I was invited to review this novel a few weeks ago by Mr. Zimmerman’s publicist, and since I like reading as much as I like butter, here we go!
The Ovum Factor is Mr. Zimmerman’s first novel, which he introduces as an “eco-thriller”, inspired by his interest in the climate change debate. The protagonist David Rose is a young, handsome, wealthy investment banker/researcher-type person who finds himself dissatisfied with his life. He feels he is meant for some great purpose, but he’s only done what his family wanted him to do: studied hard, went to a fancy expensive school, got a high-flying finance job. All he wants now is to find personal fulfillment. Fortunately, the Voice Of Destiny begins to scream into his ear in the first chapter.
David is assigned by his bank to review the investment potential of a scientific project that aims to inject fetuses with a serum that will grant them superhuman intelligence. During his investigation, he meets a girl, is pursued by various unsavories, travels the Western Hemisphere, and develops a spine.
Zimmerman’s done a good job creating a sprawling plot and bringing it all together, and he does have a flair for the dramatic. The chapters are short and punchy, and typically end at the right moment to make you want to turn the page. The writing itself is sodden with cliches, however, and not in the good, campy way. Of the characters, only David comes across as a fully developed person; everyone else is just a prod or a foil for his actions. And even David seems to make decisions based solely on a wish for Fate Fulfilled, or “Why not?” reasoning. His penchant for doing what he is told by mysterious strangers and fortune cookies reveals him to be a certain sort of person, for sure, but a frustrating sort of person to identify with in a novel that purportedly tackles serious scientific challenges and moral issues.

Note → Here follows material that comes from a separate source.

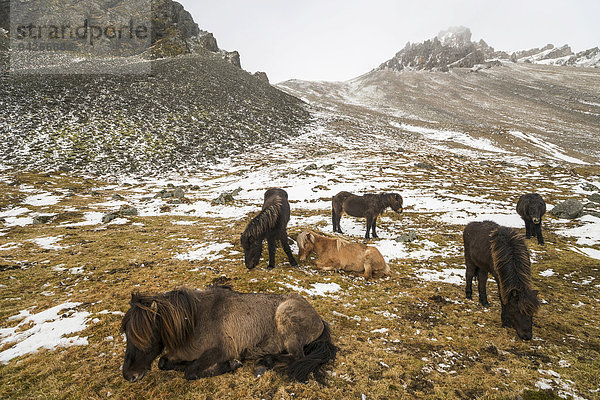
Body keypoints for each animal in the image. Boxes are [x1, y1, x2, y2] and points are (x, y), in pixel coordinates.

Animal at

Enough about the literary considerations, though. What makes Mr. Zimmerman’s work an “eco-thriller”, you ask?
Spoilers ahead, yo.
David’s boss is a part of a private, powerful organization of intellectuals called the Omega Sentinels, who project that the world will be destroyed in the next 100 years by the ravages of climate change. David’s boss also thinks that humans are so shortsighted, selfish, and unintelligent that they will never be able to come up with a solution to the climate crisis. A serum that will turn fetuses into creepy-smart babies and super-humanly intelligent adults is the human race’s only chance for survival. Ah, but of course.
Zimmerman offers a darkly pessimistic view of the state of the world, and a profoundly unsatisfying view of the way to fix it. Aside from the glaring ethical problems of injecting fetuses with completely new drugs then saddling them with the hope of the world when they pop out (Zimmerman does mention that these issues exist before he blithely dismisses them), the story gives no credit to concerned citizens, environmental activists, or any of the thousands of small and large solutions that people are working on every day to deal with climate change and to live more sustainably. Sure, by focusing on a fringe scientific effort and imminent doom, you can come up with a more thrilling book, but Mr. Zimmerman doesn’t give his most sympathetic audience enough credit. His outlook alienates the readers that are concerned about climate change and dealing with the problem themselves, and reinforces the belief in climate skeptics or deniers that the environmental problem is too huge to be solved by real people anyway, so why bother? I’ll drive my SUV down the block to get me some of that baby serum, and we’ll be cool.
I know that “inspiration for enlightened and helpful discourse” is not the only goal of a novel, especially a thriller. I’m sure plenty of people who read The Da Vinci Code weren’t looking for a debate on the “Role of Women in Christianity” or “Historical Narratives of the Catholic Church”. So I can’t fault Mr. Zimmerman for choosing the particular story particulars he did, any further than he meant this as an op-ed. And it’s a lot more thriller than op-ed.
The publicist graciously offered to relay any questions I had to Mr. Zimmerman, so here’s the exchange:
Q: In the book, the point of view of the Omega Sentinels is that humanity is doomed by climate change, and incapable of saving itself without drastic scientific intervention. Is that [your] point of view as well? If it’s not, how [do you] think that we can fix this climate problem?
A: My point of view on whether humanity will survive climate change? That’s a hard one. Obviously, I’m pessimistic since I envisaged a scenario where dramatic measures must be taken to avert calamity.
My own hope is that we still have time to correct everything that has contributed to this problem. But the clock is running down and we have to act decisively and immediately. The reason I wrote The Ovum Factor and continue to write novels on this theme is because I feel people have to be sensitized to the scale of the threat. Only then will they adjust their lifestyles and stop contributing further to it
At the same time, I’m a great believer in human resilience and will. Once we find the will to act, I’m hopeful that we’ll find the solutions.
I’m not sure his book will have the galvanizing impact that he intends, simply because the solution he poses is so extreme, but I admire him for trying. It’s not easy putting your thoughts out there to get kicked around, so more power to him. I hope he keeps at it.